Tych słów użył ks. prof. Edward Staniek podczas homilii w kościele sióstr felicjanek w Krakowie. A dodam, że jest to ksiądz, którego ogromnie cenię. Niestety, nie miałem nigdy okazji słuchać jego wykładów, a nawet kazań. Czytam jednak jego teksty, doceniam jego umiejętność łączenia Ewangelii z życiem i naukową solidność. Z opowiadań krakowskich księży wiem o jego duchowym wśród nich autorytecie. Ale właśnie dlatego, że tak bardzo podziwiam ks. prof. Stańka, ubolewam, że muszę użyć tak kategorycznej oceny tego, co powiedział na temat papieża. Przecież to było de facto życzenie papieżowi rychłej śmierci. Rozumiem, że nie w znaczeniu życzenia mu choroby, ale i tak chodziło o odejście Ojca Świętego z tego świata. Ksiądz profesor może krytycznie oceniać papieża, ale nie powinien wypowiadać się w ten właśnie sposób. Żaden ksiądz nie ma prawa na ambonie tak mówić o kimkolwiek. Nie tylko o papieżu.

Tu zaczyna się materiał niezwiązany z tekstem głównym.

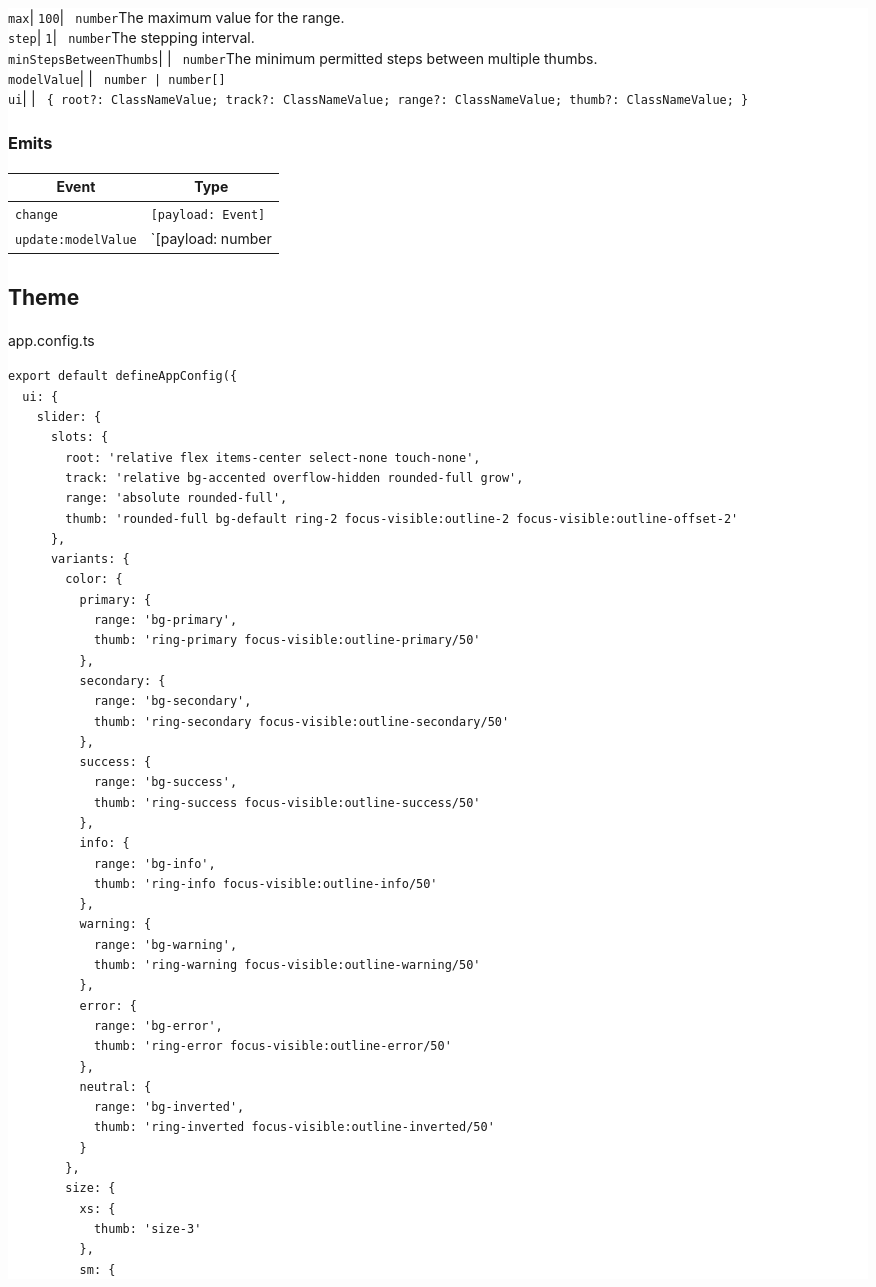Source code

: `max`| `100`| ` number`The maximum value for the range.  
`step`| `1`| ` number`The stepping interval.  
`minStepsBetweenThumbs`| | ` number`The minimum permitted steps between multiple thumbs.  
`modelValue`| | ` number | number[]`  
`ui`| | ` { root?: ClassNameValue; track?: ClassNameValue; range?: ClassNameValue; thumb?: ClassNameValue; }`  
  
### Emits

Event |  Type   
---|---  
`change`| `[payload: Event]`  
`update:modelValue`| `[payload: number | number[]]`  
  
## Theme

app.config.ts

    
    
    export default defineAppConfig({
      ui: {
        slider: {
          slots: {
            root: 'relative flex items-center select-none touch-none',
            track: 'relative bg-accented overflow-hidden rounded-full grow',
            range: 'absolute rounded-full',
            thumb: 'rounded-full bg-default ring-2 focus-visible:outline-2 focus-visible:outline-offset-2'
          },
          variants: {
            color: {
              primary: {
                range: 'bg-primary',
                thumb: 'ring-primary focus-visible:outline-primary/50'
              },
              secondary: {
                range: 'bg-secondary',
                thumb: 'ring-secondary focus-visible:outline-secondary/50'
              },
              success: {
                range: 'bg-success',
                thumb: 'ring-success focus-visible:outline-success/50'
              },
              info: {
                range: 'bg-info',
                thumb: 'ring-info focus-visible:outline-info/50'
              },
              warning: {
                range: 'bg-warning',
                thumb: 'ring-warning focus-visible:outline-warning/50'
              },
              error: {
                range: 'bg-error',
                thumb: 'ring-error focus-visible:outline-error/50'
              },
              neutral: {
                range: 'bg-inverted',
                thumb: 'ring-inverted focus-visible:outline-inverted/50'
              }
            },
            size: {
              xs: {
                thumb: 'size-3'
              },
              sm: {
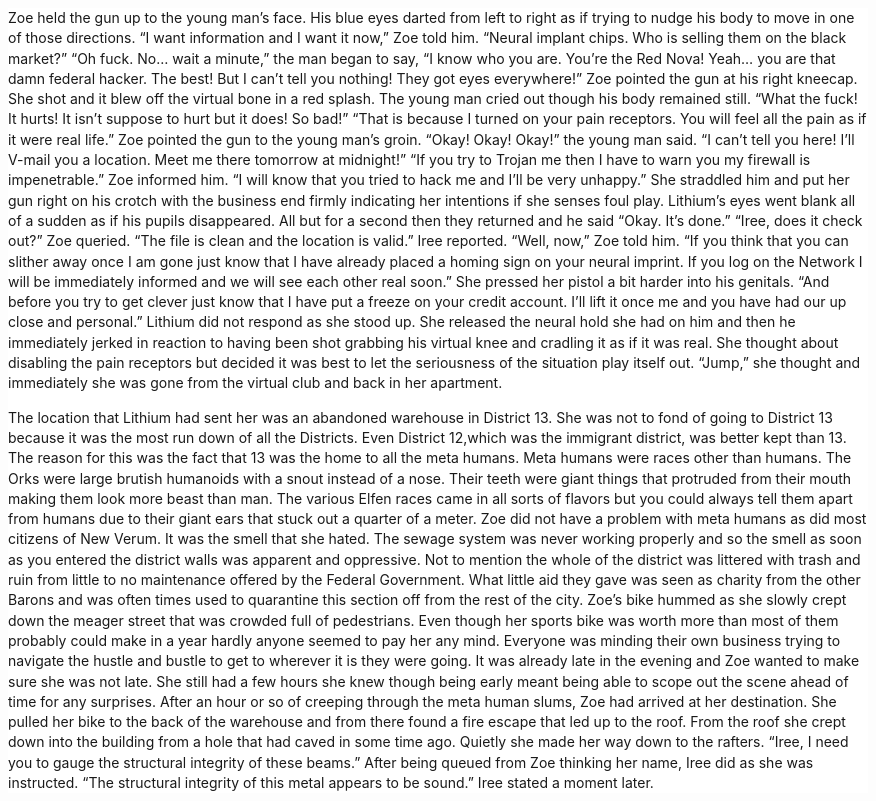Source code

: Zoe held the gun up to the young man’s face. His blue eyes darted from left to right as if trying to nudge his body to move in one of those directions.
“I want information and I want it now,” Zoe told him. “Neural implant chips. Who is selling them on the black market?”
“Oh fuck. No… wait a minute,” the man began to say, “I know who you are. You’re the Red Nova! Yeah… you are that damn federal hacker. The best! But I can’t tell you nothing! They got eyes everywhere!”
Zoe pointed the gun at his right kneecap. She shot and it blew off the virtual bone in a red splash.
The young man cried out though his body remained still. “What the fuck! It hurts! It isn’t suppose to hurt but it does! So bad!”
“That is because I turned on your pain receptors. You will feel all the pain as if it were real life.” Zoe pointed the gun to the young man’s groin.
“Okay! Okay! Okay!” the young man said. “I can’t tell you here! I’ll V-mail you a location. Meet me there tomorrow at midnight!”
“If you try to Trojan me then I have to warn you my firewall is impenetrable.” Zoe informed him. “I will know that you tried to hack me and I’ll be very unhappy.” She straddled him and put her gun right on his crotch with the business end firmly indicating her intentions if she senses foul play.
Lithium’s eyes went blank all of a sudden as if his pupils disappeared. All but for a second then they returned and he said “Okay. It’s done.”
“Iree, does it check out?” Zoe queried.
“The file is clean and the location is valid.” Iree reported.
“Well, now,” Zoe told him. “If you think that you can slither away once I am gone just know that I have already placed a homing sign on your neural imprint. If you log on the Network I will be immediately informed and we will see each other real soon.”
She pressed her pistol a bit harder into his genitals. “And before you try to get clever just know that I have put a freeze on your credit account. I’ll lift it once me and you have had our up close and personal.”
Lithium did not respond as she stood up. She released the neural hold she had on him and then he immediately jerked in reaction to having been shot grabbing his virtual knee and cradling it as if it was real. She thought about disabling the pain receptors but decided it was best to let the seriousness of the situation play itself out.
“Jump,” she thought and immediately she was gone from the virtual club and back in her apartment.

The location that Lithium had sent her was an abandoned warehouse in District 13. She was not to fond of going to District 13 because it was the most run down of all the Districts. Even District 12,which was the immigrant district, was better kept than 13. The reason for this was the fact that 13 was the home to all the meta humans.
Meta humans were races other than humans. The Orks were large brutish humanoids with a snout instead of a nose. Their teeth were giant things that protruded from their mouth making them look more beast than man. The various Elfen races came in all sorts of flavors but you could always tell them apart from humans due to their giant ears that stuck out a quarter of a meter.
Zoe did not have a problem with meta humans as did most citizens of New Verum. It was the smell that she hated. The sewage system was never working properly and so the smell as soon as you entered the district walls was apparent and oppressive. Not to mention the whole of the district was littered with trash and ruin from little to no maintenance offered by the Federal Government. What little aid they gave was seen as charity from the other Barons and was often times used to quarantine this section off from the rest of the city.
Zoe’s bike hummed as she slowly crept down the meager street that was crowded full of pedestrians. Even though her sports bike was worth more than most of them probably could make in a year hardly anyone seemed to pay her any mind. Everyone was minding their own business trying to navigate the hustle and bustle to get to wherever it is they were going.
It was already late in the evening and Zoe wanted to make sure she was not late. She still had a few hours she knew though being early meant being able to scope out the scene ahead of time for any surprises.
After an hour or so of creeping through the meta human slums, Zoe had arrived at her destination. She pulled her bike to the back of the warehouse and from there found a fire escape that led up to the roof.
From the roof she crept down into the building from a hole that had caved in some time ago. Quietly she made her way down to the rafters.
“Iree, I need you to gauge the structural integrity of these beams.” After being queued from Zoe thinking her name, Iree did as she was instructed.
“The structural integrity of this metal appears to be sound.” Iree stated a moment later.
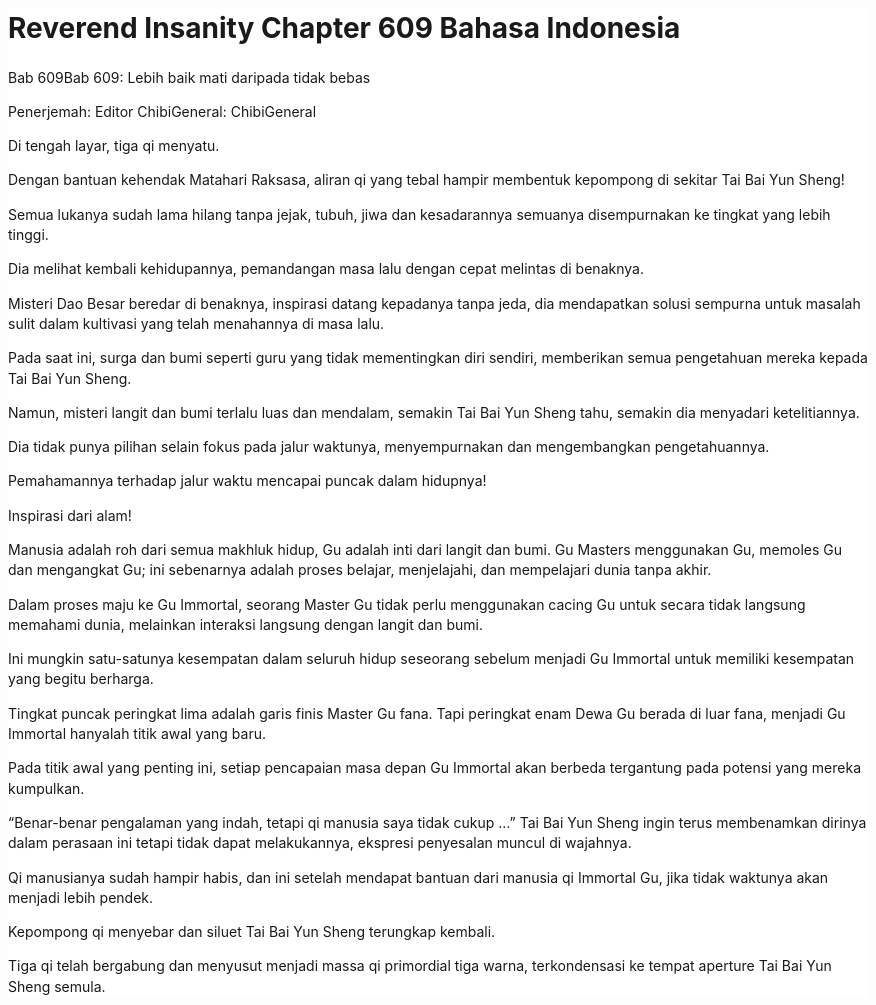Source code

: # Reverend Insanity Chapter 609 Bahasa Indonesia

Bab 609Bab 609: Lebih baik mati daripada tidak bebas

Penerjemah: Editor ChibiGeneral: ChibiGeneral

Di tengah layar, tiga qi menyatu.

Dengan bantuan kehendak Matahari Raksasa, aliran qi yang tebal hampir membentuk kepompong di sekitar Tai Bai Yun Sheng!

Semua lukanya sudah lama hilang tanpa jejak, tubuh, jiwa dan kesadarannya semuanya disempurnakan ke tingkat yang lebih tinggi.

Dia melihat kembali kehidupannya, pemandangan masa lalu dengan cepat melintas di benaknya.

Misteri Dao Besar beredar di benaknya, inspirasi datang kepadanya tanpa jeda, dia mendapatkan solusi sempurna untuk masalah sulit dalam kultivasi yang telah menahannya di masa lalu.

Pada saat ini, surga dan bumi seperti guru yang tidak mementingkan diri sendiri, memberikan semua pengetahuan mereka kepada Tai Bai Yun Sheng.

Namun, misteri langit dan bumi terlalu luas dan mendalam, semakin Tai Bai Yun Sheng tahu, semakin dia menyadari ketelitiannya.

Dia tidak punya pilihan selain fokus pada jalur waktunya, menyempurnakan dan mengembangkan pengetahuannya.

Pemahamannya terhadap jalur waktu mencapai puncak dalam hidupnya!

Inspirasi dari alam!

Manusia adalah roh dari semua makhluk hidup, Gu adalah inti dari langit dan bumi. Gu Masters menggunakan Gu, memoles Gu dan mengangkat Gu; ini sebenarnya adalah proses belajar, menjelajahi, dan mempelajari dunia tanpa akhir.

Dalam proses maju ke Gu Immortal, seorang Master Gu tidak perlu menggunakan cacing Gu untuk secara tidak langsung memahami dunia, melainkan interaksi langsung dengan langit dan bumi.

Ini mungkin satu-satunya kesempatan dalam seluruh hidup seseorang sebelum menjadi Gu Immortal untuk memiliki kesempatan yang begitu berharga.

Tingkat puncak peringkat lima adalah garis finis Master Gu fana. Tapi peringkat enam Dewa Gu berada di luar fana, menjadi Gu Immortal hanyalah titik awal yang baru.

Pada titik awal yang penting ini, setiap pencapaian masa depan Gu Immortal akan berbeda tergantung pada potensi yang mereka kumpulkan.

“Benar-benar pengalaman yang indah, tetapi qi manusia saya tidak cukup …” Tai Bai Yun Sheng ingin terus membenamkan dirinya dalam perasaan ini tetapi tidak dapat melakukannya, ekspresi penyesalan muncul di wajahnya.

Qi manusianya sudah hampir habis, dan ini setelah mendapat bantuan dari manusia qi Immortal Gu, jika tidak waktunya akan menjadi lebih pendek.

Kepompong qi menyebar dan siluet Tai Bai Yun Sheng terungkap kembali.

Tiga qi telah bergabung dan menyusut menjadi massa qi primordial tiga warna, terkondensasi ke tempat aperture Tai Bai Yun Sheng semula.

Jest jeszcze jeden powód, dla którego piszę tak mocno. Przy okazji tego kazania rozwinęła się dyskusja w internecie. Czytając niektóre wypowiedzi, byłem przerażony, a chwilami po prostu głęboko smutny. Nie potrafię powstrzymać rozżalenia, bo to wszystko przypomina mi raczej okazję do bicia, i to głowy Kościoła, niż szczere poszukiwanie prawdy. A wspomnę, że można inaczej, nawet jeśli ktoś się z papieżem nie zgadza. Przykładem jest Paweł Milcarek, redaktor naczelny „Christianitas”, który mimo swoich wyraźnych wątpliwości wobec jakości tego pontyfikatu zachował umiar. Zachęcił do modlitwy za papieża i użył formuły pochodzącej z tradycji
Kościoła, aby nie sugerować, że papież potrzebuje modlitwy specjalnej, czyli takiej, która miałaby go nawrócić.
Abp Marek Jędraszewski wydał w tej sprawie oświadczenie. Zgadzam się jednak z Piotrem Zarembą, że jest ono zbyt łagodne i nie wyraża dramatu wypowiedzi księdza profesora (s. 27). Moim zdaniem krakowski biskup powinien był stanąć odważniej w obronie Ojca Świętego.